Figure 2

Inceptor is highest in neurons and immunoprecipitated with IR and IGF1R in cortex, but may not significantly change Insulin/IGF signaling following knockdown. (a) Inceptor mRNA transcripts measured by cell type using qPCR and quantified relative to tata-binding-protein (TBP) as a control. Cells were cultured from C57BL/6 J mice or MIN6 immortalized line. (b) Blots for Inceptor CO-IP, the related IP (IR or IGF1R) plus input sample blots from the pancreas, liver, cortex, and hypothalamus from experiment performed on two animals. (c) Knockdown of Inceptor with lentiviral construct #3. Total inceptor knockdown is shown via western blot compared to actin (on one western blot), and a second blot of the same samples shows total levels of pERK, ERK, pAKT, and AKT. Each lane within a group represents a biological replicate (n of 3–4). (d) Statistical analysis of western blots.
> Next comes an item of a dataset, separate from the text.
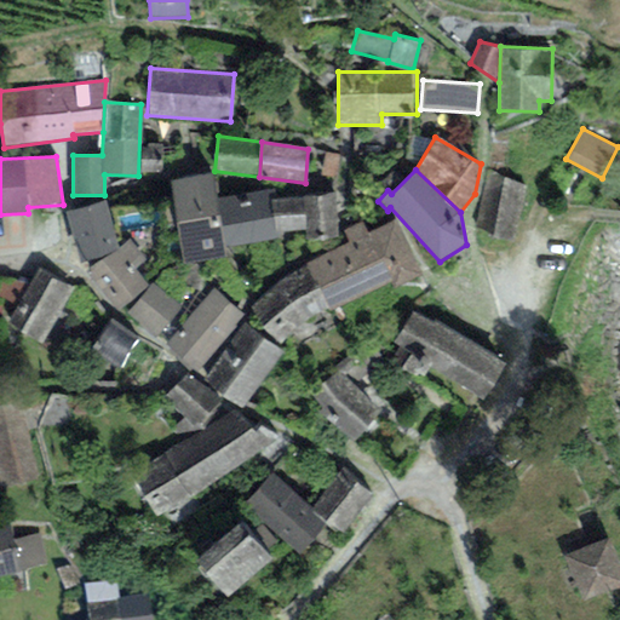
[(216,199),(212,173),(170,181),(182,264),(185,263),(225,257),(223,247),(216,199)]
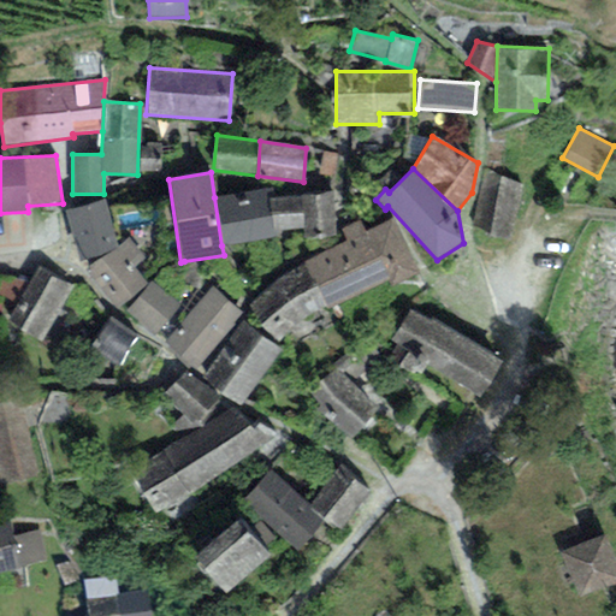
[(521,184),(486,173),(472,227),(509,237),(521,184)]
Statistical significance determined with unpaired t-test for Inceptor knockdown, and two-way ANOVA with Tukey for multiple comparisons for pERK/ERK and pAKT/AKT. There was no statistically significant difference in the interaction term (insulin treatment X inceptor knockdown), p = 0.1346. Some blots here and in other figures have been contrast and brightness adjusted for maximum visibility. Full raw images of all blots are available as noted in Data Availability section, below.